Although the current use of these tests is limited to the criminal justice system and professional monitoring programs this may soon change as the American Society of Addiction Medicine is proposing a “new paradigm” of zero-tolerance random widespread drug and alcohol testing. This is outlined in the ASAM White Paper on Drug Testing and described by Robert Dupont in his keynote speech before the Drug and Alcohol Testing Industry Association (DATIA) annual conference in 2012.
The ASAM White paper states drug testing is “vastly underutilized” throughout healthcare and describes the use of drug testing “within the practice of medicine and, beyond that, broadly within American Society.”
As the consequences of a single unregulated “forensic” test result can be grave, far-reaching and even permanent it is critical that these tests be included in the debate on regulation of LDTs.

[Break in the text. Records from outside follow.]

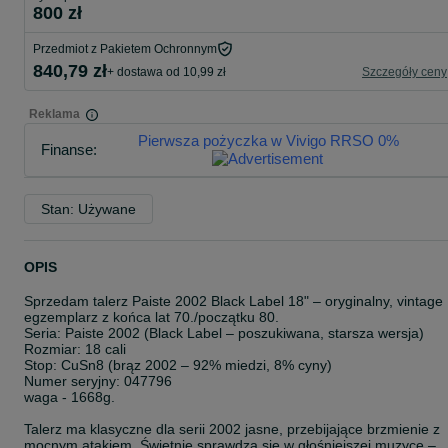
800 zł
Przedmiot z Pakietem Ochronnym
840,79 zł
+ dostawa od 10,99 zł
Szczegóły ceny
Pierwsza pożyczka w Vivigo RRSO 0%
Finanse:
Stan: Używane
OPIS
Sprzedam talerz Paiste 2002 Black Label 18" – oryginalny, vintage
egzemplarz z końca lat 70./początku 80.
Seria: Paiste 2002 (Black Label – poszukiwana, starsza wersja)
Rozmiar: 18 cali
Stop: CuSn8 (brąz 2002 – 92% miedzi, 8% cyny)
Numer seryjny: 047796
waga - 1668g.
Talerz ma klasyczne dla serii 2002 jasne, przebijające brzmienie z
mocnym atakiem. Świetnie sprawdza się w głośniejszej muzyce –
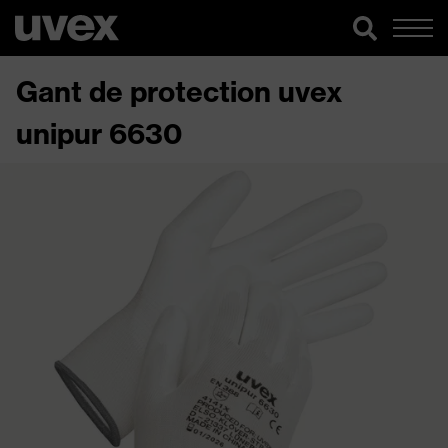
Gant de protection uvex
unipur 6630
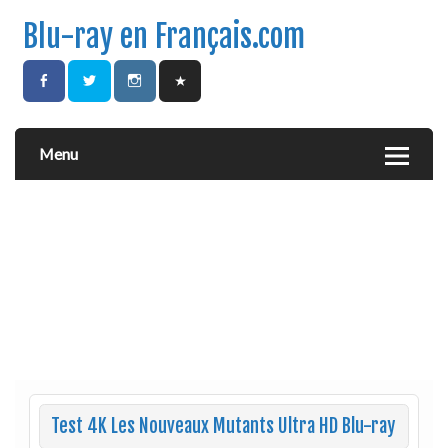
Blu-ray en Français.com
Menu
Test 4K Les Nouveaux Mutants Ultra HD Blu-ray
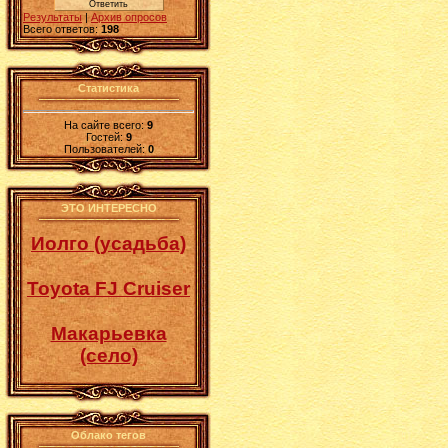
Результаты
|
Архив опросов
Всего ответов:
198
Статистика
На сайте всего:
9
Гостей:
9
Пользователей:
0
ЭТО ИНТЕРЕСНО
Иолго (усадьба)
Toyota FJ Cruiser
Макарьевка
(село)
Облако тегов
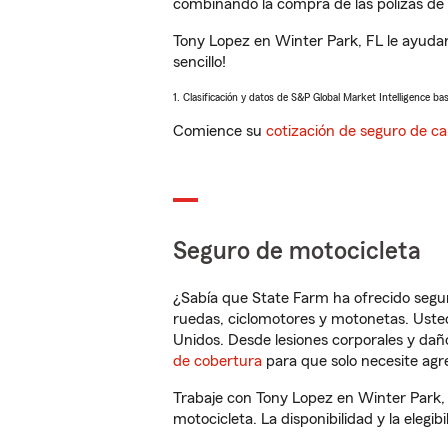
combinando la compra de las pólizas de 
Tony Lopez en Winter Park, FL le ayuda
sencillo!
1. Clasificación y datos de S&P Global Market Intelligence ba
Comience su
cotización de seguro de ca
Seguro de motocicleta
¿Sabía que State Farm ha ofrecido segu
ruedas, ciclomotores y motonetas. Usted
Unidos. Desde lesiones corporales y dañ
de cobertura
para que solo necesite agre
Trabaje con Tony Lopez en Winter Park,
motocicleta. La disponibilidad y la elegib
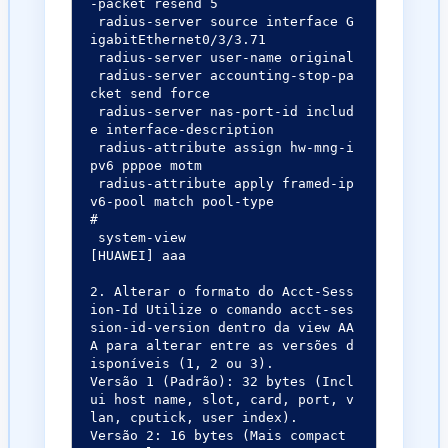
-packet resend 5

 radius-server source interface G
igabitEthernet0/3/3.71

 radius-server user-name original

 radius-server accounting-stop-pa
cket send force

 radius-server nas-port-id includ
e interface-description

 radius-attribute assign hw-mng-i
pv6 pppoe motm

 radius-attribute apply framed-ip
v6-pool match pool-type

 system-view

[HUAWEI] aaa

2. Alterar o formato do Acct-Sess
ion-Id Utilize o comando acct-ses
sion-id-version dentro da view AA
A para alterar entre as versões d
isponíveis (1, 2 ou 3).

Versão 1 (Padrão): 32 bytes (Incl
ui host name, slot, card, port, v
lan, cputick, user index).

Versão 2: 16 bytes (Mais compact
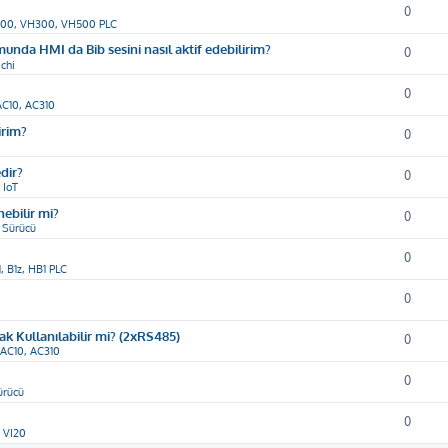
0
00, VH300, VH500 PLC
munda HMI da Bib sesini nasıl aktif edebilirim?
0
chi
0
AC10, AC310
irim?
0
dir?
0
 IoT
ebilir mi?
0
 Sürücü
0
1, B1z, HB1 PLC
0
ak Kullanılabilir mi? (2xRS485)
0
 AC10, AC310
0
ürücü
0
i VI20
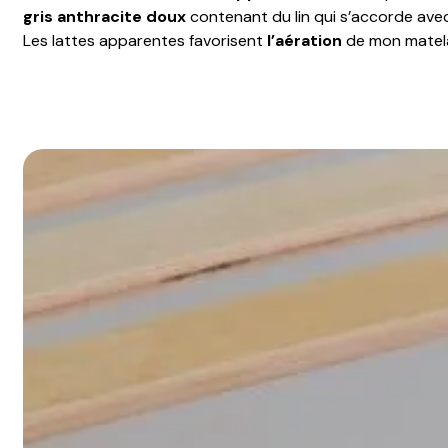
gris anthracite
doux
contenant du lin qui s’accorde av
Les lattes apparentes favorisent
l’aération
de mon matel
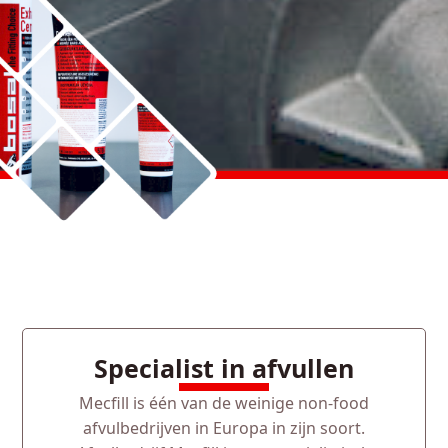
Specialist in afvullen
Mecfill is één van de weinige non-food
afvulbedrijven in Europa in zijn soort.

Evidence based medicine is not restricted to randomized trials and meta-analyses. It involves tracking down the best external evidence with which to answer our clinical questions.11
Expert opinion is the lowest level of evidence available in the EBM paradigm.12,13 Fortunately, the scientific method and Cochrane type critical analysis of the available evidence is a tool to help people progress toward the truth despite their susceptibilities to unconscious confirmatory bias or conscious confirmatory distortion .14 Unfortunately, no one has used these tools address they panoply of tests of unknown validity that have already entered the market ; poised to be used on virtually everyone.